▶ **Work to be completed**: For the records that follow, please set down exactly the lines between the one holding "32 84 15.49" and the one holding "287 447 4.75", inclusive, and only those.

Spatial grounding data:
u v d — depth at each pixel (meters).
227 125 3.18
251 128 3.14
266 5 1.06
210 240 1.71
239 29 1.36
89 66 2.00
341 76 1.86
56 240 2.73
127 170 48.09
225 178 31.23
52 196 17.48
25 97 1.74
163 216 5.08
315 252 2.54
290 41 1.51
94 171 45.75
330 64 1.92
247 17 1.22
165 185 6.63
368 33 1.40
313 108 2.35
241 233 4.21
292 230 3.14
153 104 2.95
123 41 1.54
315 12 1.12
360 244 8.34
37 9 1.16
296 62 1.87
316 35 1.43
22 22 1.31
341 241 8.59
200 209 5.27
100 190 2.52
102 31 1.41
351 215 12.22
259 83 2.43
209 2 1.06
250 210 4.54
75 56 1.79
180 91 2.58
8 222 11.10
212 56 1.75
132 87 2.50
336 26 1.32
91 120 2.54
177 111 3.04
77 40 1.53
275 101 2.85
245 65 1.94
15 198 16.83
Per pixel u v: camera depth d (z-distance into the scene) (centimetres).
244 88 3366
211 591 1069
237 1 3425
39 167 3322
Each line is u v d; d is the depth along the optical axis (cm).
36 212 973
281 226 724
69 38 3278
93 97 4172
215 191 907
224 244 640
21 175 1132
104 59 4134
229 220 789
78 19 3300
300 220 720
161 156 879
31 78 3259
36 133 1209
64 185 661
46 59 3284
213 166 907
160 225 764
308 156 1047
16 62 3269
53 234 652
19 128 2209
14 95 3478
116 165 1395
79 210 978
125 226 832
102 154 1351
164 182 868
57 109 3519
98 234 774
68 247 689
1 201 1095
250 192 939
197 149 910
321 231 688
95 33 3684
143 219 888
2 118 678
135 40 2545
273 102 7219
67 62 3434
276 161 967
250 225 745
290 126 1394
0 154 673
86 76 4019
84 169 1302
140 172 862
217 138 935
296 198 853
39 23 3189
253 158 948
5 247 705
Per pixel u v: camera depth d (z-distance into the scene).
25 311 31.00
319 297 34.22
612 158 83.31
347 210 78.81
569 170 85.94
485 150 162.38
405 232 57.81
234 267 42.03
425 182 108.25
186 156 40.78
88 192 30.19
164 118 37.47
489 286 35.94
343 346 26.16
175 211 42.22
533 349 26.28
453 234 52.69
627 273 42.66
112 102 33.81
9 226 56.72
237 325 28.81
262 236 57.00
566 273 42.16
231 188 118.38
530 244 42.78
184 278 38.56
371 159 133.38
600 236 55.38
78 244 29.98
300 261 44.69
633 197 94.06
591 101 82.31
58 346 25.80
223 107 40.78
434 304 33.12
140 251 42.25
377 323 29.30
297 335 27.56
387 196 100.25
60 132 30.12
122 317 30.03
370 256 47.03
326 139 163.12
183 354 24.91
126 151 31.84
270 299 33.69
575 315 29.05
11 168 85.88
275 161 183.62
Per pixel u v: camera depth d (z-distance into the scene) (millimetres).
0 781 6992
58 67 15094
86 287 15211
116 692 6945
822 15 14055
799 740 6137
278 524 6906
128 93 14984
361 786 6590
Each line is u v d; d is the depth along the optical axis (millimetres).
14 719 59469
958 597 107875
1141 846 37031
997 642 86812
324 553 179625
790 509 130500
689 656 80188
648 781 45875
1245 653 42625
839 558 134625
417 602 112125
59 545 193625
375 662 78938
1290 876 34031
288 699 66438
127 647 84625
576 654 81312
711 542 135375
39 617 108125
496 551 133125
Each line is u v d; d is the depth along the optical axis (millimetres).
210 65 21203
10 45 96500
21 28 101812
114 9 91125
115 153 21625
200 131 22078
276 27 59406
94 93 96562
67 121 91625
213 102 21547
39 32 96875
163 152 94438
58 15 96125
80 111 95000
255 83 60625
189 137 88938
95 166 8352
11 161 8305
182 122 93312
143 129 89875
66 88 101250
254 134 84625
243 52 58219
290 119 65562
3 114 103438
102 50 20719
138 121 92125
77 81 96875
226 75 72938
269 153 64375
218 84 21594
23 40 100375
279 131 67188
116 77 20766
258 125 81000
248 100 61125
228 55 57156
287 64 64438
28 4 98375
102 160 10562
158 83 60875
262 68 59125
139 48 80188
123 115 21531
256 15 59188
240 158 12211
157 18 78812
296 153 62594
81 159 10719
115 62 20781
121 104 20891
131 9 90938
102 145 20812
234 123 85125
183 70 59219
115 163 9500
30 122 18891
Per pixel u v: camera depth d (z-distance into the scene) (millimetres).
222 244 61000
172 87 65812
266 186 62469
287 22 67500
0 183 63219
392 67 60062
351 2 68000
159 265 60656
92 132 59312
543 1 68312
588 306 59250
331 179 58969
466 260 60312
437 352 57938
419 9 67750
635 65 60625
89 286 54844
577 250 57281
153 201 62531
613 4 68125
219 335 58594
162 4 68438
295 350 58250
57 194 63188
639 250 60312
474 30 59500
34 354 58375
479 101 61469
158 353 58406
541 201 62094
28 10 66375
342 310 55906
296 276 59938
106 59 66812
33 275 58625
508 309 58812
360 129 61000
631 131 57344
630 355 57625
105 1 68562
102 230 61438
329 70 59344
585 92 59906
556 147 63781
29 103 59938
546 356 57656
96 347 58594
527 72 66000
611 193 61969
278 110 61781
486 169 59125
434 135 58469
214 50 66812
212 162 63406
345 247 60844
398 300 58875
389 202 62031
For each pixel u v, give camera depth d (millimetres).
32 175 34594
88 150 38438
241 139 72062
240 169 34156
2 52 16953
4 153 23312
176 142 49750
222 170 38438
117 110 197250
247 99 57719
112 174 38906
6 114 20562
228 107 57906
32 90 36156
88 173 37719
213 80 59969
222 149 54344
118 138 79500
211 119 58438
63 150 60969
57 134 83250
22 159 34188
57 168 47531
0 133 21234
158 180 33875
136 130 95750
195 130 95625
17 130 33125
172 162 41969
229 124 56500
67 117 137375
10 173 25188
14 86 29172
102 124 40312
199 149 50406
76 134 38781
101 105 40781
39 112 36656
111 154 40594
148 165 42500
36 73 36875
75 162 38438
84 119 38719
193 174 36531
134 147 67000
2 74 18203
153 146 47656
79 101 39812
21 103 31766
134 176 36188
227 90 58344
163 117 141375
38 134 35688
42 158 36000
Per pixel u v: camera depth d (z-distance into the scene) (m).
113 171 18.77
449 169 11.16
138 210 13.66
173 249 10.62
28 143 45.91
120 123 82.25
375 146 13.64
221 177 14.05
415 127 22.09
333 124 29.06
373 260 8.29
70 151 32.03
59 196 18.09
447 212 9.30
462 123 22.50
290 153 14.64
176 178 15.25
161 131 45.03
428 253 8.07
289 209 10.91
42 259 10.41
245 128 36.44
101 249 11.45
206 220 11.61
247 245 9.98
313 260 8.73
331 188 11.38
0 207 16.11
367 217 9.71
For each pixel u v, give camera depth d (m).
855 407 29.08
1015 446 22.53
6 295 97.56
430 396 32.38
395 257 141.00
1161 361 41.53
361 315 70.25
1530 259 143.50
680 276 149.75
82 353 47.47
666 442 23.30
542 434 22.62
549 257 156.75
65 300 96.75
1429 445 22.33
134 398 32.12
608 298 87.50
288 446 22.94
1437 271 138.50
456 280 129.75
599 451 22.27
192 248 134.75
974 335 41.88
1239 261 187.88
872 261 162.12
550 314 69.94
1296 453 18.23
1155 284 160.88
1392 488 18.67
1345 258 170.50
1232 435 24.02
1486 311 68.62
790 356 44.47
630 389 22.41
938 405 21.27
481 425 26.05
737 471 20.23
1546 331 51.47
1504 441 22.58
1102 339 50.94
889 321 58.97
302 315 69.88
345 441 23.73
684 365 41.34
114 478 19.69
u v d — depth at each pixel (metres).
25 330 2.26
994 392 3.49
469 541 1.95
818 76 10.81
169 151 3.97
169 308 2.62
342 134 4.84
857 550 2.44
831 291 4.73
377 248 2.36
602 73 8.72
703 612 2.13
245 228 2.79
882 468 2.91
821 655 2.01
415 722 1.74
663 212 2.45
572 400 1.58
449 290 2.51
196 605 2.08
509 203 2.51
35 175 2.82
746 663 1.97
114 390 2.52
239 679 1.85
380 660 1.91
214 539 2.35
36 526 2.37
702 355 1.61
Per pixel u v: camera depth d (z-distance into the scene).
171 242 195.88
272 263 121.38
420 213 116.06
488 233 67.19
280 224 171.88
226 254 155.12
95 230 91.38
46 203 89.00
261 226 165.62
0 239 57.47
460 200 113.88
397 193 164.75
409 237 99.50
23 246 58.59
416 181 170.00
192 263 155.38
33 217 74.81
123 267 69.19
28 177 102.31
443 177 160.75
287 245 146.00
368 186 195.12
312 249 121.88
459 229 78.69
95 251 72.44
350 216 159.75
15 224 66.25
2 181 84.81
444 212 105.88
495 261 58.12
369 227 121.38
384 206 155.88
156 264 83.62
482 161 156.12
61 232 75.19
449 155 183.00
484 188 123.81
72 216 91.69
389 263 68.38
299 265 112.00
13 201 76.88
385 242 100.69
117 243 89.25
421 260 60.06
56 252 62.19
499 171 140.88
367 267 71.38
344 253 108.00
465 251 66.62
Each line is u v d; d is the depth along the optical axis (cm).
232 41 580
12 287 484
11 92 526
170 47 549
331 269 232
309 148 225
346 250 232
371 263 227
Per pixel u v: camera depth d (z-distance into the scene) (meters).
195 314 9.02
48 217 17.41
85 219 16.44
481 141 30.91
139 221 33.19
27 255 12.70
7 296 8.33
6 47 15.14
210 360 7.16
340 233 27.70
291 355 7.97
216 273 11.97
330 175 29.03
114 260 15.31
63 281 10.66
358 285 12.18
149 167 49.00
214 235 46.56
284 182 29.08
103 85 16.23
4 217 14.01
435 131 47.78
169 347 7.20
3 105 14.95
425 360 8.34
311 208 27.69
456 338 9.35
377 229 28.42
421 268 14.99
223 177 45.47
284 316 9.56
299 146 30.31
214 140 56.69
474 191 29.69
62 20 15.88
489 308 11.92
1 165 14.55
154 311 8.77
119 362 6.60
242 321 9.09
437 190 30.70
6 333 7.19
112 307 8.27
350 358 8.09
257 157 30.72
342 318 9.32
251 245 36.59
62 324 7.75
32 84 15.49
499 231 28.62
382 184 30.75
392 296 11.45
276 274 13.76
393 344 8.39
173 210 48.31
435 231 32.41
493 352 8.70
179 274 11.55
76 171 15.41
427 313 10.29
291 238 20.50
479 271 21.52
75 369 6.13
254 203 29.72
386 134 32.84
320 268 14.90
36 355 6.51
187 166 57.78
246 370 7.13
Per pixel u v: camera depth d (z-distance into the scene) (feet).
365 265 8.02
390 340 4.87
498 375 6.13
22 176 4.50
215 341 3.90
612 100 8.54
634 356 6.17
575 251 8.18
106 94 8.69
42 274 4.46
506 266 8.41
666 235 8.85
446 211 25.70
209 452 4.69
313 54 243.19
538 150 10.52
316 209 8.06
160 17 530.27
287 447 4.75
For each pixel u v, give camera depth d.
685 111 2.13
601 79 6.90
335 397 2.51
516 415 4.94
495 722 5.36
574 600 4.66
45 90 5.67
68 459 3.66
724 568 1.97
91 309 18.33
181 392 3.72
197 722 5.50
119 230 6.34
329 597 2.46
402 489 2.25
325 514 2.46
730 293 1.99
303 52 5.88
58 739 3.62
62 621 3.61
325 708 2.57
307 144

▶ **Response to the exercise**:
32 84 15.49
499 231 28.62
382 184 30.75
392 296 11.45
276 274 13.76
393 344 8.39
173 210 48.31
435 231 32.41
493 352 8.70
179 274 11.55
76 171 15.41
427 313 10.29
291 238 20.50
479 271 21.52
75 369 6.13
254 203 29.72
386 134 32.84
320 268 14.90
36 355 6.51
187 166 57.78
246 370 7.13
Per pixel u v: camera depth d (z-distance into the scene) (feet).
365 265 8.02
390 340 4.87
498 375 6.13
22 176 4.50
215 341 3.90
612 100 8.54
634 356 6.17
575 251 8.18
106 94 8.69
42 274 4.46
506 266 8.41
666 235 8.85
446 211 25.70
209 452 4.69
313 54 243.19
538 150 10.52
316 209 8.06
160 17 530.27
287 447 4.75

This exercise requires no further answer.